Why is spreadsheet a lousy choice for localization use
Now that we know the cons and pros of spreadsheets vs. databases, we can make the argument why it’s a bad idea to use spreadsheets in place of a database or a proper CMS.
- No translation memory. You’d have to write a pretty sophisticated script to achieve this in a spreadsheet. If you were using a proper CMS, you could quickly get to texts or segments of texts that have already been translated.
- No word count. This is a standard feature for CMSs. If you want this feature on a spreadsheet, you need to whip up your custom script.
- No version control. It’s challenging to track versions and history of edits. For example, when two translators are working on the same file, and some mistakes were made.

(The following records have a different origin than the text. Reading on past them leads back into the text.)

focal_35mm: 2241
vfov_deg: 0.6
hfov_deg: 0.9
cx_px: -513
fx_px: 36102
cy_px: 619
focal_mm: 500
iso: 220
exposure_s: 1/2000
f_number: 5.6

- No audit facility. When two or more people (perhaps, translators) are working on the same file, and mistakes were made, you cannot track who made the error. If you’re using a proper CMS, audit logs are a pretty standard feature.

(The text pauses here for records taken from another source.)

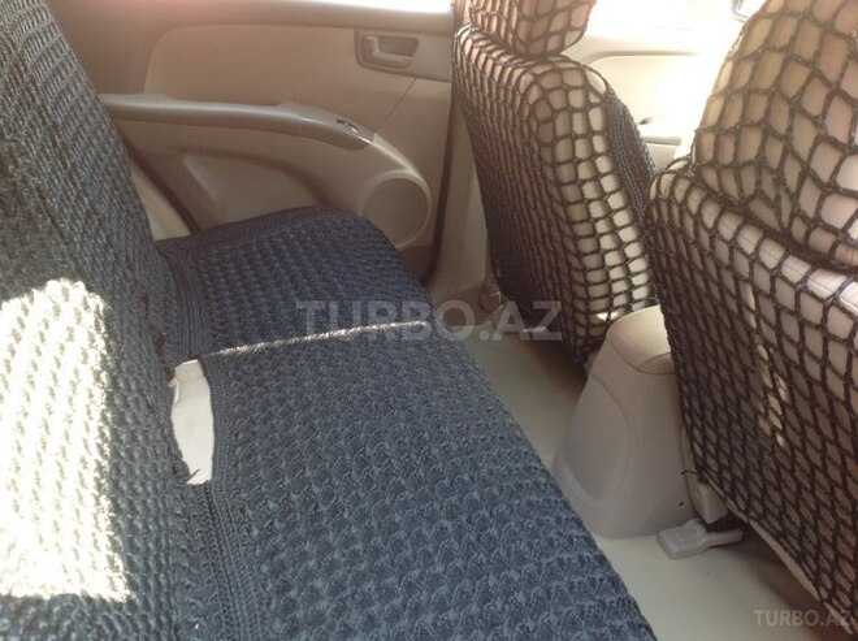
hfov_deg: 52.7
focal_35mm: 35
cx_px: 429
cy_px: 320
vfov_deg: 40.6
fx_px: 866
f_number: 2.4
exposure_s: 1/33
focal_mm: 4.28
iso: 64
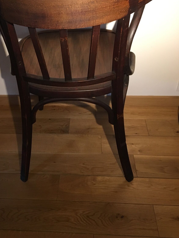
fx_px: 255
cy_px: 97
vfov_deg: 49.9
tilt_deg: -37.5
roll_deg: +4.9
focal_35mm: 37
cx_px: 66
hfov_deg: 38.4
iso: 200
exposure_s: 1/33
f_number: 2.2
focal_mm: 4.15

- Multi-step localization is challenging. If your localization process consists of more than one step such as direct translation from Source to Target language(s), you will find it hard to translate with pivot language(s) or use copywriting as an extra step.

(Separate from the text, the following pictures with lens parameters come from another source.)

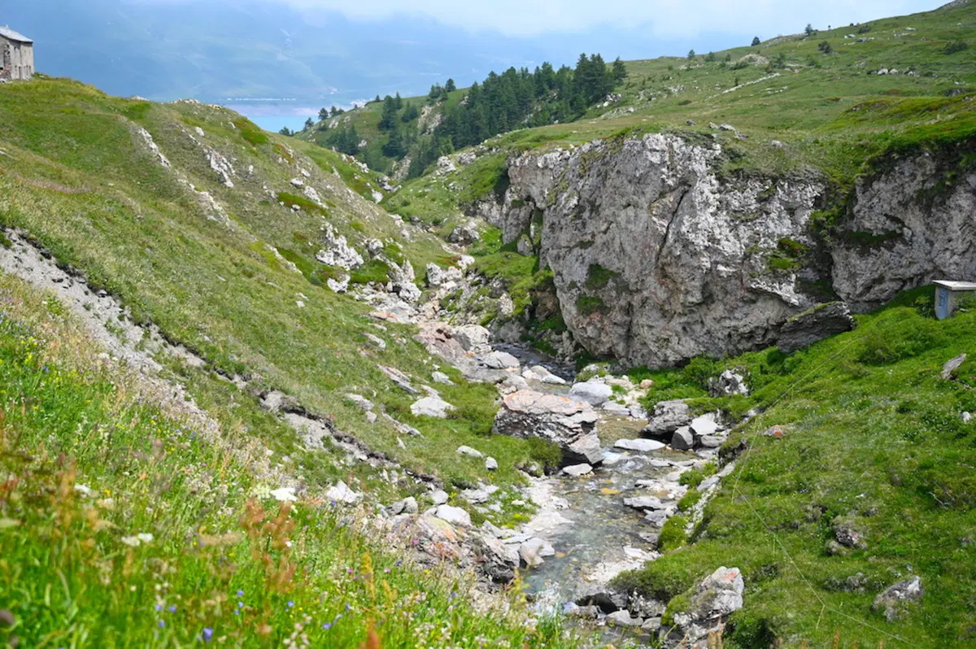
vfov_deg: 29.2
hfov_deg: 42.8
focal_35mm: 46
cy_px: 324
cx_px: 488
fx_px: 1246
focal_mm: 46
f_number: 4
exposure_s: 1/2000
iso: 200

As I’ve said in the introduction, using spreadsheets in place of a proper database or CMS has significant limitations. The lack of security alone is more than enough reason that you should consider a suitable database or CMS. In this day and age of data privacy, you really shouldn’t expose yourself to a security risk by skimping on data storage costs. I can cite more reasons like scale, volume, and audit trail, but the security reason should really drive it home for you.